Pada acara yang digelar bersama Tim Satuan Petugas (Satgas) Covid-19 Kabupaten Bangkalan ini, Ra Makki melanjutkan bahwa yang paling penting adalah bagaimana upaya mendekatkan diri kepada Allah ditingkatkan. Pada saat yang sama, aktifitas duniawi tetap berjalan sebagaimana biasanya dengan menghindari kerumunan massa.
 
"Dan yang paling penting adalah kita lebih takarrub kepada Allah dengan memperbanyak ibadah, namun tetap beraktifitas duniawi, dan jangan panik," jelasnya di hadapan perwakilan PCNU dan Majelis Wakil Cabang Nahdlatul Ulama (MWCNU) se-Kabupaten Bangkalan.
 
Selain kepada pengurus, Ra Makki juga mengimbau kepada Tim Satgas untuk menyederhanakan istilah yang berkaitan dengan Covid-19 sesuai kebudayaan lokal setempat.

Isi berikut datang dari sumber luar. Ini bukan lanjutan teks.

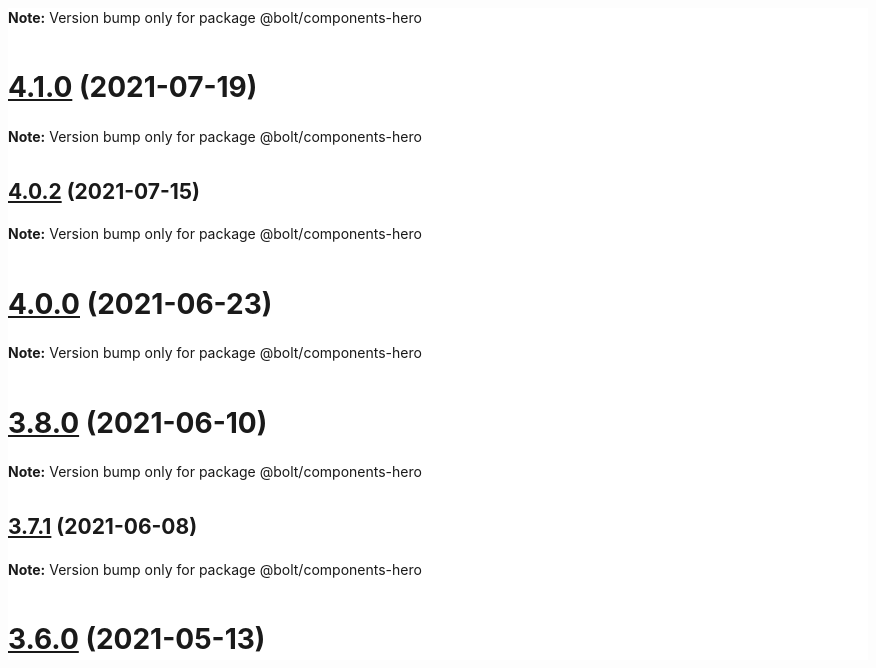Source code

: **Note:** Version bump only for package @bolt/components-hero





# [4.1.0](https://github.com/boltdesignsystem/bolt/tree/master/packages/components/bolt-hero/compare/v4.0.2...v4.1.0) (2021-07-19)

**Note:** Version bump only for package @bolt/components-hero





## [4.0.2](https://github.com/boltdesignsystem/bolt/tree/master/packages/components/bolt-hero/compare/v4.0.1...v4.0.2) (2021-07-15)

**Note:** Version bump only for package @bolt/components-hero





# [4.0.0](https://github.com/boltdesignsystem/bolt/tree/master/packages/components/bolt-hero/compare/v4.0.0-beta-4...v4.0.0) (2021-06-23)

**Note:** Version bump only for package @bolt/components-hero





# [3.8.0](https://github.com/boltdesignsystem/bolt/tree/master/packages/components/bolt-hero/compare/v3.7.1...v3.8.0) (2021-06-10)

**Note:** Version bump only for package @bolt/components-hero





## [3.7.1](https://github.com/boltdesignsystem/bolt/tree/master/packages/components/bolt-hero/compare/v3.7.0...v3.7.1) (2021-06-08)

**Note:** Version bump only for package @bolt/components-hero





# [3.6.0](https://github.com/boltdesignsystem/bolt/tree/master/packages/components/bolt-hero/compare/v3.5.4...v3.6.0) (2021-05-13)
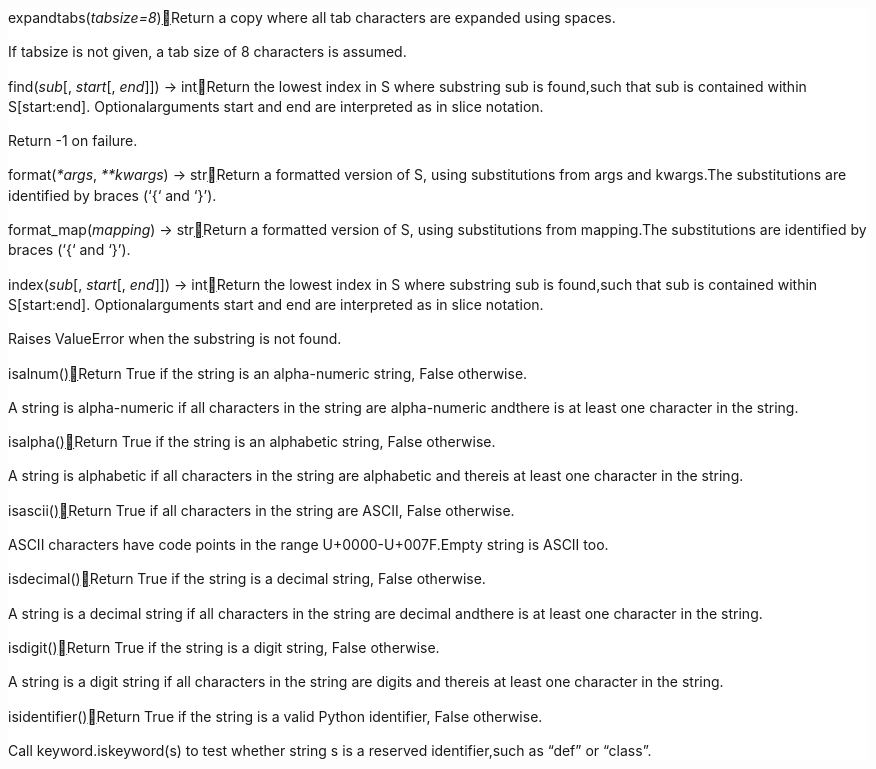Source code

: expandtabs(*tabsize=8*)[](#llama_index.schema.ObjectType.expandtabs "Permalink to this definition")Return a copy where all tab characters are expanded using spaces.

If tabsize is not given, a tab size of 8 characters is assumed.

find(*sub*[, *start*[, *end*]]) → int[](#llama_index.schema.ObjectType.find "Permalink to this definition")Return the lowest index in S where substring sub is found,such that sub is contained within S[start:end]. Optionalarguments start and end are interpreted as in slice notation.

Return -1 on failure.

format(*\*args*, *\*\*kwargs*) → str[](#llama_index.schema.ObjectType.format "Permalink to this definition")Return a formatted version of S, using substitutions from args and kwargs.The substitutions are identified by braces (‘{‘ and ‘}’).

format\_map(*mapping*) → str[](#llama_index.schema.ObjectType.format_map "Permalink to this definition")Return a formatted version of S, using substitutions from mapping.The substitutions are identified by braces (‘{‘ and ‘}’).

index(*sub*[, *start*[, *end*]]) → int[](#llama_index.schema.ObjectType.index "Permalink to this definition")Return the lowest index in S where substring sub is found,such that sub is contained within S[start:end]. Optionalarguments start and end are interpreted as in slice notation.

Raises ValueError when the substring is not found.

isalnum()[](#llama_index.schema.ObjectType.isalnum "Permalink to this definition")Return True if the string is an alpha-numeric string, False otherwise.

A string is alpha-numeric if all characters in the string are alpha-numeric andthere is at least one character in the string.

isalpha()[](#llama_index.schema.ObjectType.isalpha "Permalink to this definition")Return True if the string is an alphabetic string, False otherwise.

A string is alphabetic if all characters in the string are alphabetic and thereis at least one character in the string.

isascii()[](#llama_index.schema.ObjectType.isascii "Permalink to this definition")Return True if all characters in the string are ASCII, False otherwise.

ASCII characters have code points in the range U+0000-U+007F.Empty string is ASCII too.

isdecimal()[](#llama_index.schema.ObjectType.isdecimal "Permalink to this definition")Return True if the string is a decimal string, False otherwise.

A string is a decimal string if all characters in the string are decimal andthere is at least one character in the string.

isdigit()[](#llama_index.schema.ObjectType.isdigit "Permalink to this definition")Return True if the string is a digit string, False otherwise.

A string is a digit string if all characters in the string are digits and thereis at least one character in the string.

isidentifier()[](#llama_index.schema.ObjectType.isidentifier "Permalink to this definition")Return True if the string is a valid Python identifier, False otherwise.

Call keyword.iskeyword(s) to test whether string s is a reserved identifier,such as “def” or “class”.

Hal itu agar pesan yang disampaikan mudah dipahami oleh masyarakat.
 
"Istilah yang berhubungan dengan Covid-19 disederhanakan lagi menurut local wisdom, diterjemahkan lagi pakai bahasa lokal, seperti istilah yang berbahasa Inggris, social distancing, lock down, dan lain sebagainya," pesannya.
 
Pada kegiatan yang dipusatkan di Pondok Pesantren Nurul Cholil Demangan Barat Bangkalan tersebut, Ra Makki menegaskan pembatasan interaksi sosial jangan sampai menimbulkan kepanikan kepada masyarakat.
 
"Social distancing jangan sampai menimbulkan kepanikan, komunikasi yang representatif dan mudah dipahami terkait data masyarakat untuk penindakan langkah kesehatan," harap Ra Makki.
 
Karena, lanjut Ra Makki sebelum memungkasi imbauannya, kunci kesuksesan Tim Satgas Covid-19 terletak pada komunikasi yang dilakukan sesederhana mungkin.
 
"Kunci kesuksesan adalah komunikasi yang sederhana dan familiar di masyarakat bawah," pungkasnya.